L'enquête que nous trouvons sur la plaquette de présentation
des chiens de protection (Patou ou Pastous) a été réalisée
par Pays de l'Ours - Adet et l'Association Cohabitation Pastorale (ACP).
Elle a été publiée dans le cadre du programme européen
Life Coex
Cette enquête a sans doute été réalisée
sérieusement selon des convictions et des critères propres
aux deux associations concernées dont la spécialité
n'est probablement pas la réalisation d'enquêtes pour obtenir
des résultats " scientifiques ". Cette enquête,
ou du moins les résultats, donnent le sentiment d'avoir été
un alibi pour justifier les aides de l'Union Européenne dans
le cadre du programme Life Coex.
Pour nous interroger,
nous ne reprendrons que deux éléments :
1/ Définitions,
sources de données et méthodes statistiques.
Sans rentrer dans le détail, tout le monde comprendra que les
résultats et l'interprétation de ceux-ci dépend
essentiellement de la collecte des informations et du choix de l'échantillon.
Je ne conteste pas l'objectivité et le sérieux de la collecte
de l'information mais je conteste le choix de l'échantillon.
Il n'existe aucune information sur la méthode employée,
le taux de représentation de cet échantillon pour chaque
département, le type d'élevage (viande, laitier, avec
ou sans gardiennage), le type d'estive, transhumant ou non, local ou
délocalisé, etc...
Par ailleurs, le choix dépend de ce qu'on veut bien nous démontrer.
Dans ce cas, il est difficile de savoir si les pertes dans une même
exploitation ont été moindres avant ou après la
présence d'un Patou ou si on a voulu comparer des exploitation
avec ou sans Patou.
D'autre part, l'ours se déplaçant souvent et ceux-ci n'étant
pas très nombreux sur la chaîne des Pyrénées,
il n'est pas précisé si le troupeau a été
mis ou non en présence de l'ours au cours des périodes
de récolte des informations.

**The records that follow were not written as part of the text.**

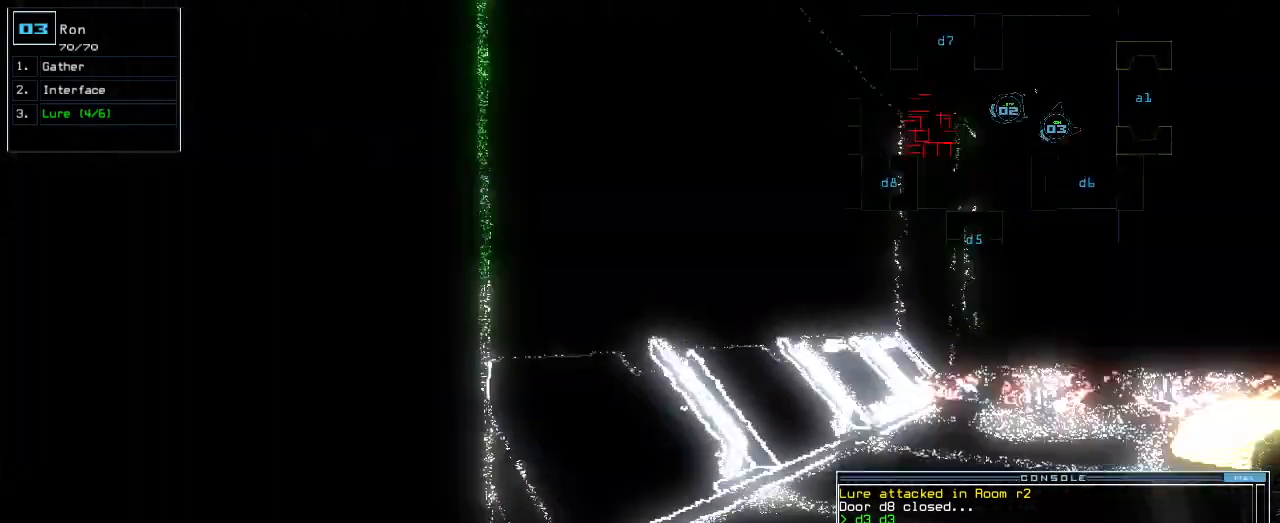
Gameplay with keyboard; each line is a JSON object with the keys held at the frame after it. "events" lists presses ("down") and releases ("up") of ".", "0", "1", "2", "3", "4", "5", "6", "7", "8", "9", "a", "b", "backspace", "c", "caps_lock", "comma", "ctrl_l", "ctrl_r", "d", "down", "e", "equals", "escape", "f", "f1", "g", "h", "i", "j", "k", "l", "left", "m", "minus", "n", "o", "p", "q", "quote", "r", "return", "right", "s", "semicolon", "shift_l", "shift_r", "space", "t", "tab", "tilde", "u", "up", "v", "w", "x", "y" and "z" between this image and that frame as [ms after this image, input, new state], when the widget could be followed in between. No other keys are recorded. Mouse input is not recorded.
{"keys": ["up"], "events": [[60, "right", "down"], [260, "right", "up"]]}
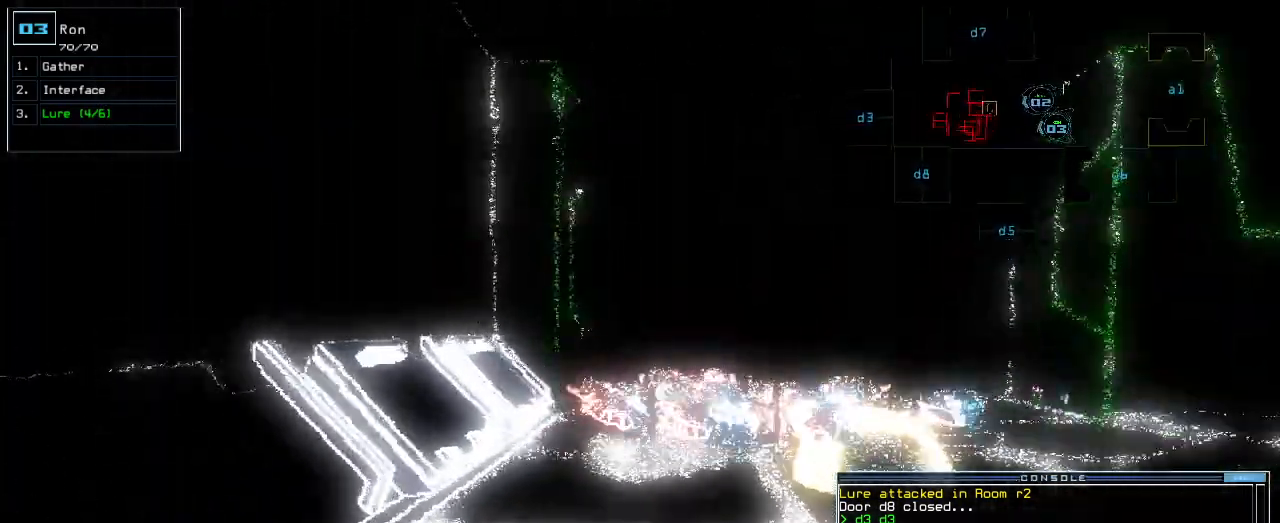
{"keys": ["up"], "events": []}
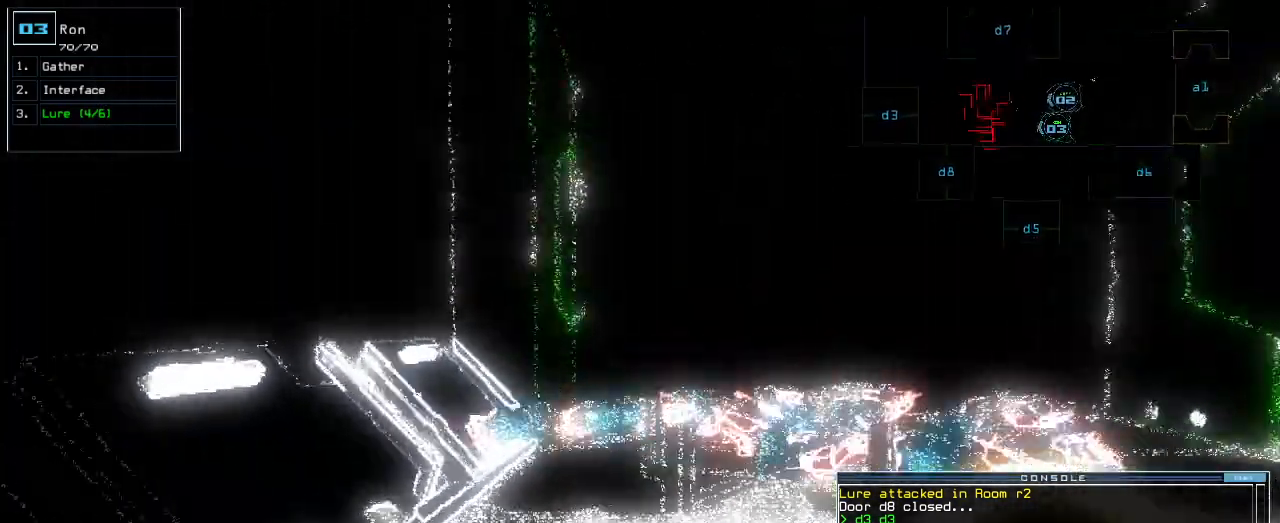
{"keys": ["up"], "events": []}
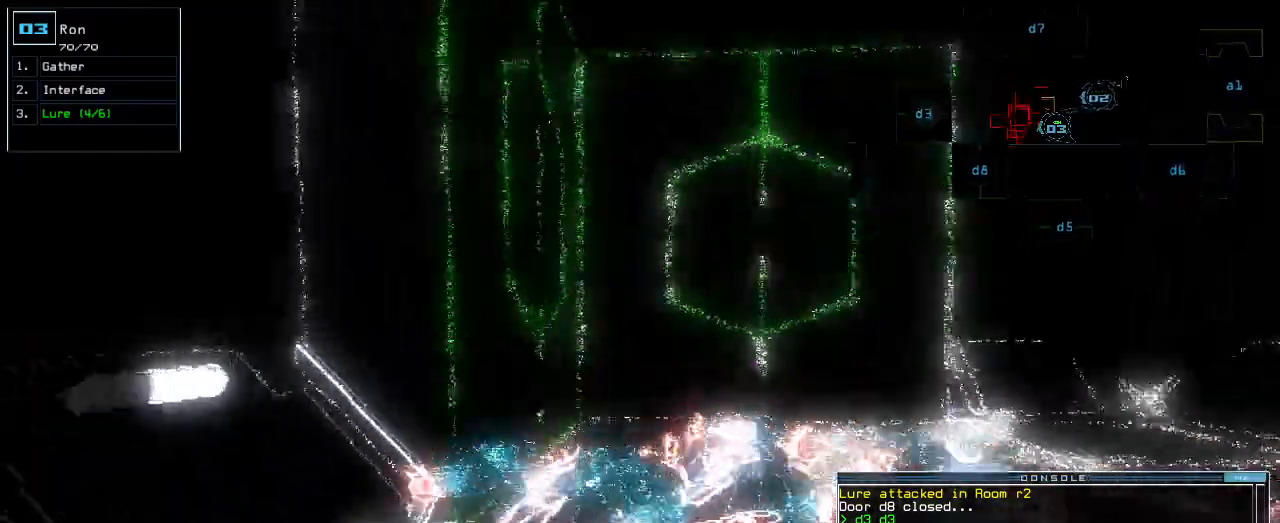
{"keys": ["right"], "events": [[200, "right", "down"], [260, "right", "up"], [500, "right", "down"], [500, "up", "up"]]}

Il est, en effet, toujours possible
de choisir des exploitations qui n'ont jamais été mises
au contact d'un ours. Ceci aurait pour effet de modifier les résultats
par une absence évident de prédation pour laquelle le
Patou n'aurait aucune incidence.
2/ Quelques
éléments surprenant du tableau page
5 du document *.pdf
a/ Département
du Gers : à quel titre ces 3 exploitations sont concernées
? Transhumant dans quel département ? Quel type d'élevage
(viande ou laitier)
b/ Département de l'Aude, des Pyrénées-Orientales,
Pyrénées-Atlantiques et des Hautes-Pyrénées
avec seulement un échantillon de 3 à 5 exploitations
contre 11 pour le département de l'Ariège, la disproportion
est assez considérable en sachant que les département
des Pyrénées-Atlantiques et des Hautes-Pyrénées
ont le plus fort cheptel d'ovins.
Je ne m'étendrai
pas non plus sur le choix des exploitations : choix aléatoire
? Sur quelle liste d'exploitants (Syndicats professionnels, MSA, Ministère
de l'agriculture) ? Taux de représentation en nombre d'exploitation
et en nombre d'ovins par département ? etc...
Il faut noter que
dans le cadre du programme
européen Life Coex, la France et l'Espagne sont les seuls
pays et ne pas avoir comme partenaire des institutionnels ou des groupements
pastoraux suffisamment représentatifs. L'ACP ne regroupe que
quelques exploitants (il semble pas plus de 10),
ce qui explique sans doute le peu de données collectées
sur l'ensemble des Pyrénées
Il apparaît
donc que cette enquête n'a qu'un résultat indicatif limité
mais ne peut, en aucune manière, être référent
pour en tirer des conclusions qui, manifestement, semblent hâtives,
sans pouvoir dire si elles sont bonnes ou mauvaises.
Pour être sérieux, des approfondissements s'imposent.